For his part, Orakpo is certain he can get back to that level again. He recently told USA Today, "Defensive Player of the Year is a goal of mine. I worked extremely hard this offseason and Defensive Player of the Year is very obtainable." That's a high bar to set for a guy coming off an injury, even more so when considering that J.J. Watt ran away with that award in 2012 by posting 20.5 sacks, 16 passes defensed and four forced fumbles.
Clearly, Orakpo does not feel that he topped out with that 11-sack showing in his rookie season.
Ryan Kerrigan's presence at the Redskins' other OLB spot should only continue to help Orakpo excel. Kerrigan led the team with 8.5 sacks last season (up from 7.5 in 2012) and, entering his third season, could be ready for a major breakout performance of his own. So as long as Washington's defensive front and the inside linebacking tandem of London Fletcher and Perry Riley hold their own, both Orakpo and Kerrigan will find ample opportunities to wreak havoc in opposing backfields.

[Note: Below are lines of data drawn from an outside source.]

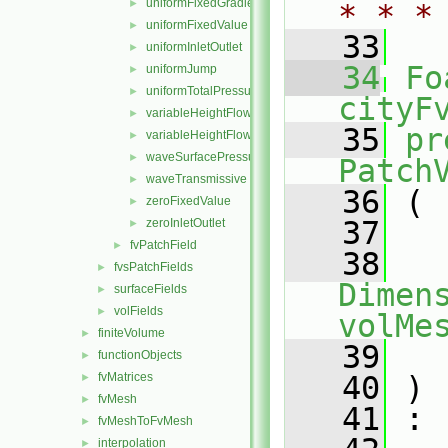
uniformFixedGradient
►
* * *
uniformFixedValue
►
   33
uniformInletOutlet
►
   34
Fo
uniformJump
►
uniformTotalPressure
►
cityF
variableHeightFlowRate
►
   35
pr
variableHeightFlowRateInletVelocity
►
waveSurfacePressure
►
Patch
waveTransmissive
►
   36
 (
zeroFixedValue
►
   37
zeroInletOutlet
►
fvPatchField
►
   38
fvsPatchFields
►
Dimens
surfaceFields
►
volFields
►
volMe
finiteVolume
►
   39
functionObjects
►
fvMatrices
   40
 )
►
fvMesh
►
   41
 :
fvMeshToFvMesh
►
interpolation
►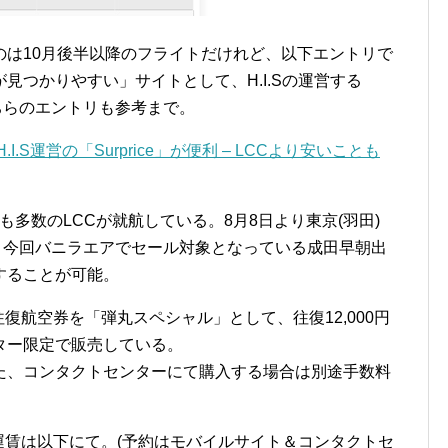
のは10月後半以降のフライトだけれど、以下エントリで
見つかりやすい」サイトとして、H.I.Sの運営する
こちらのエントリも参考まで。
S運営の「Surprice」が便利 – LCCより安いことも
も多数のLCCが就航している。8月8日より東京(羽田)
hは、今回バニラエアでセール対象となっている成田早朝出
することが可能。
往復航空券を「弾丸スペシャル」として、往復12,000円
ター限定で販売している。
た、コンタクトセンターにて購入する場合は別途手数料
」運賃は以下にて。(予約はモバイルサイト＆コンタクトセ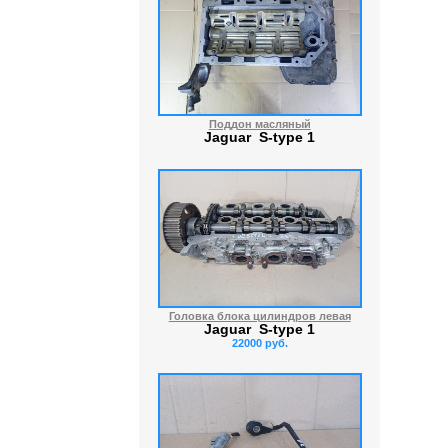
Поддон масляный
Jaguar S-type 1
Головка блока цилиндров левая
Jaguar S-type 1
22000 руб.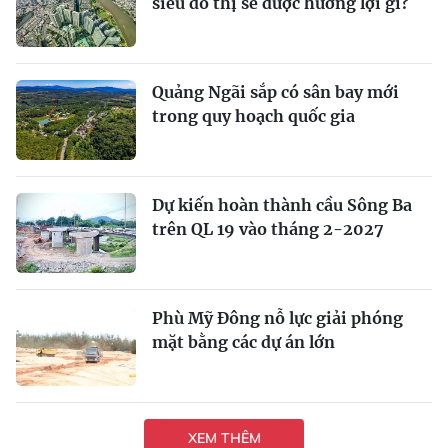
siêu đô thị sẽ được hưởng lợi gì?
Quảng Ngãi sắp có sân bay mới
trong quy hoạch quốc gia
Dự kiến hoàn thành cầu Sông Ba
trên QL 19 vào tháng 2-2027
Phù Mỹ Đông nỗ lực giải phóng
mặt bằng các dự án lớn
XEM THÊM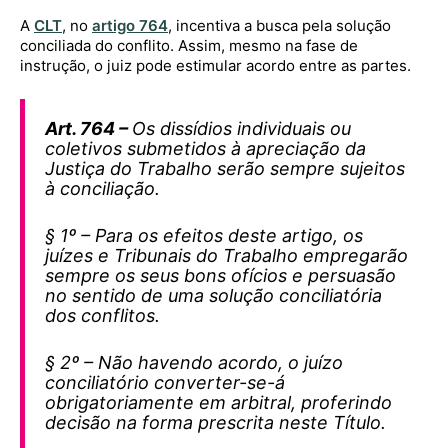
A
CLT
, no
artigo 764
, incentiva a busca pela solução
conciliada do conflito. Assim, mesmo na fase de
instrução, o juiz pode estimular acordo entre as partes.
Art. 764 –
Os dissídios individuais ou
coletivos submetidos à apreciação da
Justiça do Trabalho serão sempre sujeitos
à conciliação.
§ 1º – Para os efeitos deste artigo, os
juízes e Tribunais do Trabalho empregarão
sempre os seus bons ofícios e persuasão
no sentido de uma solução conciliatória
dos conflitos.
§ 2º – Não havendo acordo, o juízo
conciliatório converter-se-á
obrigatoriamente em arbitral, proferindo
decisão na forma prescrita neste Título.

The Redskins may play it a little safe with Orakpo once camp begins, though he showed no real ill effects of his time off during OTAs. Orakpo's injury occurred on Sept. 16 of last season -- meaning that by Week 1 this season, he'll have had nearly a full calendar year to recover. Washington is assuming, however, that it will be all systems go for Orakpo this season. If that is indeed the case, the Redskins probably can pencil Orakpo in for at least nine or 10 sacks. His NFL history has shown Orakpo to be one of the better pass-rushing linebackers in the game, so long as he can stay on the field.